(Fotogramma)
Pubblicato il: 21/01/2019 18:29
di Giannandrea Carreri
“); } else { document.write(“”); }
“Mi auguro di non restare solo con il mio Dante, un progetto fermo da 18 anni”. Il regista Pupi Avati scuote la testa mostrando timore e speranza in parti uguali nel ripercorrere, con l’Adnkronos, la vicenda del suo progetto di un film tv su Dante Alighieri, una storia che Avati fa partire all’inizio del secolo: “Tanto lavoro è stato fatto e già nel 2001 ci fu una lettera di Rai Fiction, un impegno scritto secondo il quale il progetto di raccontare la vita di Dante attraverso Boccaccio sarebbe andato in produzione l’anno successivo – sostiene il regista – Dal 2001 questo progetto è rimbalzato da un direttore all’altro della Rai senza mai riuscire a ottenere il ‘via’. Così siamo arrivati a ridosso delle celebrazioni per i 700 anni dalla morte di Dante, avvenuta nel 1321 a Ravenna”.

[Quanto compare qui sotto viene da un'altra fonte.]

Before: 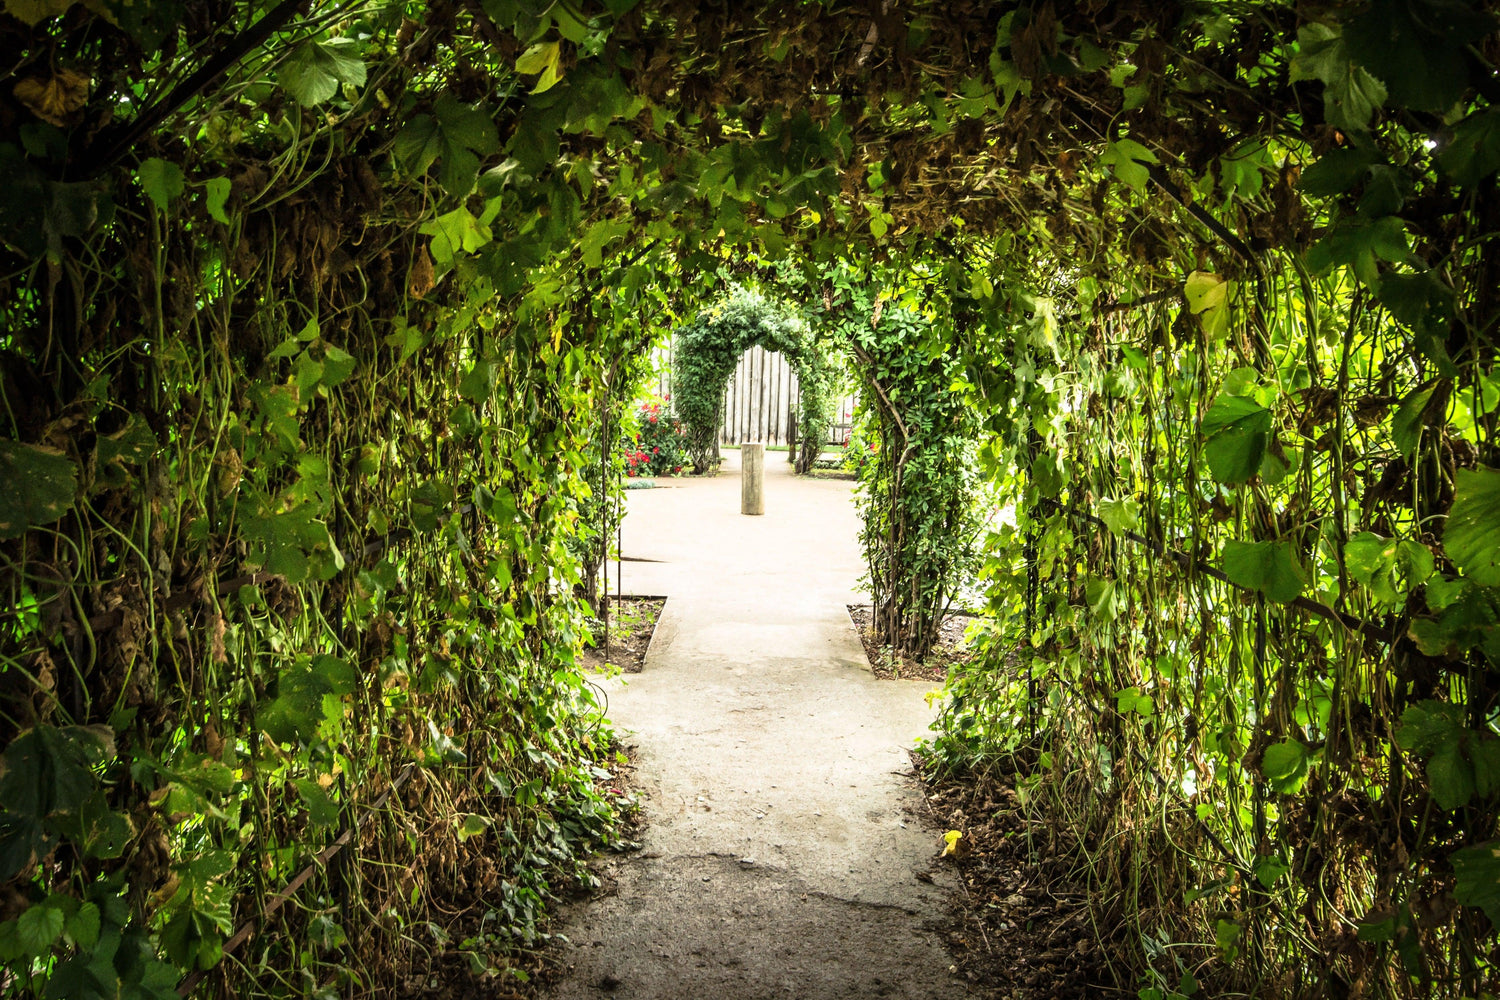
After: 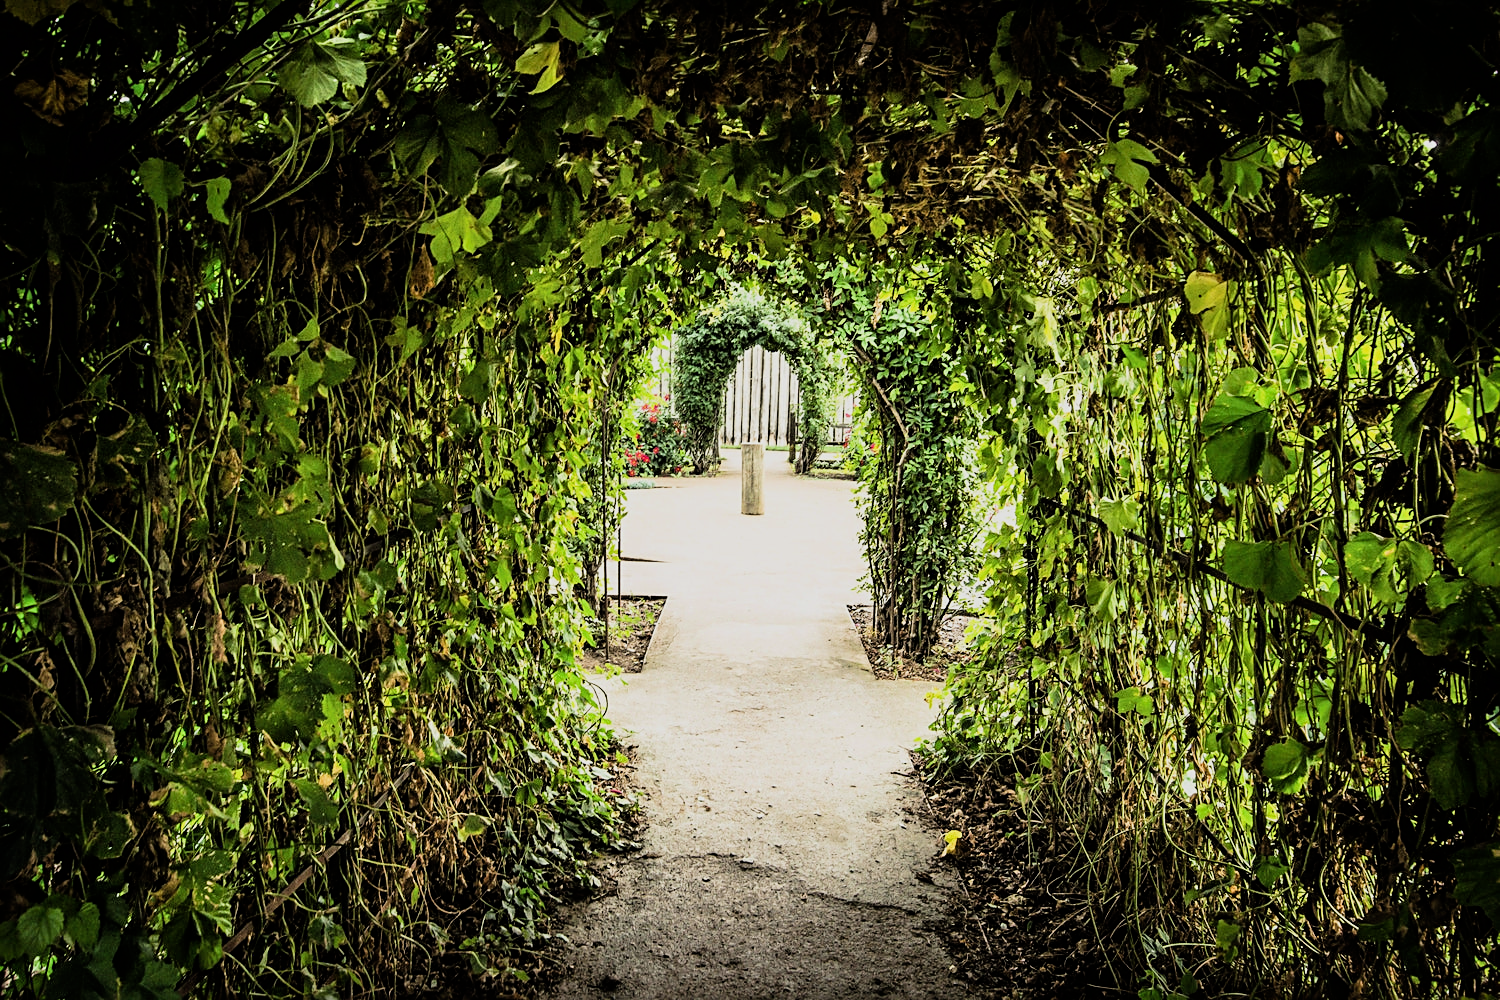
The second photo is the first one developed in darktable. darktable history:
sharpen: on, module defaults
filmic rgb: black relative exposure -7.65 EV, white relative exposure 4.56 EV, hardness 3.61, contrast 1.25
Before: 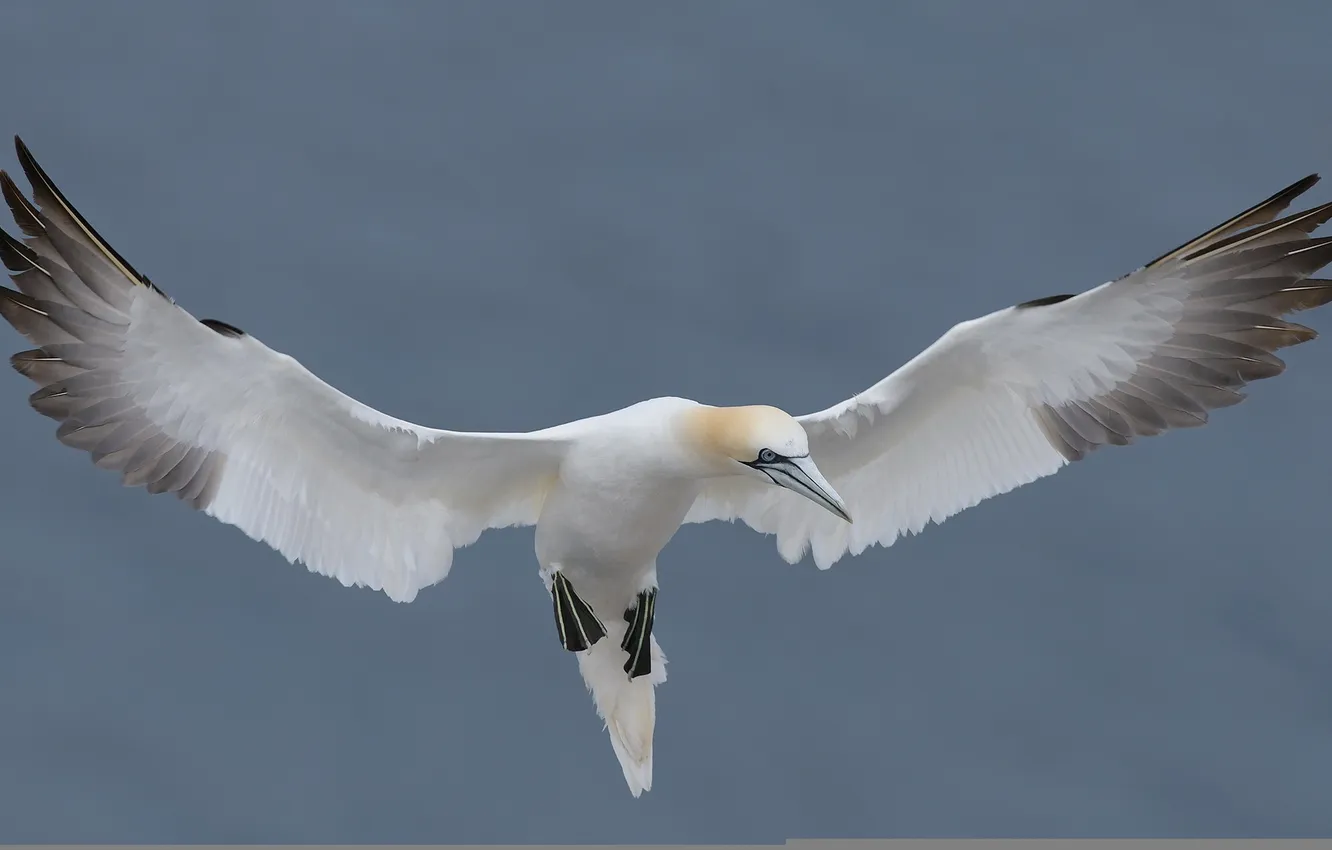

“Su quel progetto c’era anche il patrocinio dei Beni Culturali e io, da dantista dilettante, ho cercato e ottenuto la complicità di esperti illustri, creando un comitato scientifico con anche l’Accademia della Crusca – prosegue Avati – Il progetto si incentra sul ‘Trattatello in laude di Dante’ del Boccaccio. Quando consegna nel 1350 alla figlia di Dante, monaca in un monastero a Ravenna, un risarcimento per i patimenti inflitti al Poeta dei Fiorentini, Boccaccio si fa investigatore e interroga prima la donna e poi altri che lo avevano conosciuto, arrivando a tracciarne la biografia, tanto che tutte le notizie che ancora oggi abbiamo su Dante vengono dal Boccaccio”.
“Il ‘Trattatello’ è un soggetto meraviglioso, già pronto, ne abbiamo fatto una sintesi dove i protagonisti sono appunto due dei tre padri della lingua italiana, manca solo Petrarca. Un film per la tv su queste basi è certamente un progetto ambizioso, un progetto che riguarda l’italiano più famoso nel mondo“, aggiunge Avati che quando gli si chiede anche solo un’ipotesi di interprete per il ruolo di Dante, o per quello di Boccaccio, risponde “preferisco non parlare di attori”, anche perché in 18 anni di attesa e speranza molti sono i volti che ha potuto ipotizzare. “Quello che manca – conclude il regista – è semplicemente un committente. Spero che ci sia attenzione verso l’identità, il patrimonio culturale dell’Italia”.